The format of the loop made it very difficult to even determine where the start and end were.  That was a bad start for me because she kicked it off somewhere in the middle such that my count of the number of loops was rapidly confused.  Another aspect of the format made the loop feel much longer than it actually was (retrospective analysis).

Combine those two effects and from quite an early stage I know I have a very fuzzy sense of time.  Is eight hours just around the corner, or have I barely started ?

Time-02

There’s a point in these sessions where I crave oblivion, to be able to switch off and go to sleep, but seemingly can’t.  This is also the point where attention can drift, leaving short blank spots of indeterminate time missing.  She reported that I’d been asleep for a very short while.  Whether it’s the blankness from deep trance or a micro-sleep, it’s pretty much the same thing.  When the attention returns it has no idea how much it’s missed – 30 seconds, 3 minutes or 30 minutes.  The nature of this loop means there’s no way of working it out, especially with the fatigue that just grows with each small blankness.
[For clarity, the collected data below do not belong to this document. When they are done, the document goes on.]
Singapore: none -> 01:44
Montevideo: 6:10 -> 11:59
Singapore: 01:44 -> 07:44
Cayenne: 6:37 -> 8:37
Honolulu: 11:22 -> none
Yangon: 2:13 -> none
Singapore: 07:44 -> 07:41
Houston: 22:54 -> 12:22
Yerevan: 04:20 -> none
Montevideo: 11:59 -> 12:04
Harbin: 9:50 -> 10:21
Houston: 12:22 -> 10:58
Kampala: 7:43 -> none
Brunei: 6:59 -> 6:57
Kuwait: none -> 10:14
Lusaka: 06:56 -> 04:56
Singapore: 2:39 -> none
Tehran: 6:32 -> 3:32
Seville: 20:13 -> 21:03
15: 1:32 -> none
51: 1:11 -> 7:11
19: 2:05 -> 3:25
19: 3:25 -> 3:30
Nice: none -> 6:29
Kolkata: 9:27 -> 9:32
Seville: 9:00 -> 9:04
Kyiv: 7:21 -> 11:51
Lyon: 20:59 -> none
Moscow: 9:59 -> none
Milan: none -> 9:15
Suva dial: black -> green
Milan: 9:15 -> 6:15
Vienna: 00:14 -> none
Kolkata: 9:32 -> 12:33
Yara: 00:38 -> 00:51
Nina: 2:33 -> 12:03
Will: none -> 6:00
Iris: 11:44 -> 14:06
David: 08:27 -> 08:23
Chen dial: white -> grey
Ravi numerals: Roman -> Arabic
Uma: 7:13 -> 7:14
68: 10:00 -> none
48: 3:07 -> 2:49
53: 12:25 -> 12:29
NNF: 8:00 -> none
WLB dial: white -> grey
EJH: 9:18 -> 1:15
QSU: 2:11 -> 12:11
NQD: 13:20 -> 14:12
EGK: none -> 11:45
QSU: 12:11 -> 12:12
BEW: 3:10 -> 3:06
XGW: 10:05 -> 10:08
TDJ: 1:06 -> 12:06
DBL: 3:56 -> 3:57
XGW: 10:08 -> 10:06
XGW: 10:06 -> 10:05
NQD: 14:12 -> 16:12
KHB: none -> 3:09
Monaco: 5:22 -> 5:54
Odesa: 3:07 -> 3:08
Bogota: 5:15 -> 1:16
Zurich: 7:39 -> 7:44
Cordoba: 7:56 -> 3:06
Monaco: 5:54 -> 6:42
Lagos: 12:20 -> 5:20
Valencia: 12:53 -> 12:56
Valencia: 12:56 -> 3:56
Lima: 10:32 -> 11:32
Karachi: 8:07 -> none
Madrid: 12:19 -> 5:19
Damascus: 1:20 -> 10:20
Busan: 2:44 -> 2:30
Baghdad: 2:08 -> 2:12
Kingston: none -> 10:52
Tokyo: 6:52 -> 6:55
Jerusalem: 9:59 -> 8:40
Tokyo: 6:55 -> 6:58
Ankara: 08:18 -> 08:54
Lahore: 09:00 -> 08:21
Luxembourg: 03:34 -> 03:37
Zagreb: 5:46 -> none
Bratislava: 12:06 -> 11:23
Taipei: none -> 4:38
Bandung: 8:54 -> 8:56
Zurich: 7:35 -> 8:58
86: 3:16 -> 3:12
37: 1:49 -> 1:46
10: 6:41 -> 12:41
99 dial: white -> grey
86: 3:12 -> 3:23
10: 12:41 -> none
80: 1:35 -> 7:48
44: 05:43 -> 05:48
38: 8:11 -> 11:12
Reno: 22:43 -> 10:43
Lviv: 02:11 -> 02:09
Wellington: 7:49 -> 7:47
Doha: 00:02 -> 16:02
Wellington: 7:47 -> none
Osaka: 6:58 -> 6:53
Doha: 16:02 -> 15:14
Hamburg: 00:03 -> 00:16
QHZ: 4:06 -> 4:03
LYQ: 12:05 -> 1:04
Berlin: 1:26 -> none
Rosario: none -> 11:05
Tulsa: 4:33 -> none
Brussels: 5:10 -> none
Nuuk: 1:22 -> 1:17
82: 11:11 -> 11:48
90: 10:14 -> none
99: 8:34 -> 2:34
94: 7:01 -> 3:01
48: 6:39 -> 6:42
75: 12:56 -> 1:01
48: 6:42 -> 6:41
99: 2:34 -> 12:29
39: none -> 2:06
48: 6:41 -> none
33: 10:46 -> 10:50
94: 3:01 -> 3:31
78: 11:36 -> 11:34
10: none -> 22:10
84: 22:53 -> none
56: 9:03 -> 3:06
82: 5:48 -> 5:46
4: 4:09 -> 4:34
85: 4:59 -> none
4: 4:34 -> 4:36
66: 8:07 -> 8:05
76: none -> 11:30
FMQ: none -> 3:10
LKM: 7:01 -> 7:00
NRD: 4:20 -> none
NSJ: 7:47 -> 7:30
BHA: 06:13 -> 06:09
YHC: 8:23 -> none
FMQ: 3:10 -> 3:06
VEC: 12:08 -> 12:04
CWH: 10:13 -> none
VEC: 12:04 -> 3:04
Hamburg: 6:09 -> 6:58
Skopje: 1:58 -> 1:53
As best I can reconstruct, after about 6 hours I was convinced that 8 hours had gone by and it would soon be over.  Never mind the content of the loop, her construction of the loop is a mindfuck in it’s own right.  Everything beyond this point feels like overtime with the mind constantly second guessing itself as to the nearness of the end.  My only reference point being the level of physical discomfort.

I was pretty ragged by the time I felt her hands start the process of releasing me.

As we discussed the session over coffee it became apparent that these effects in the hypnosis loop were very deliberately created.  She won that one hands down.

And so did I.

In losing all time sense, enduring the session was a very pure experience.  Previous coping tricks rendered of minimal value, instead, entering a limbo state until I either cracked or saw it through and the only answer to that question was ‘maybe’.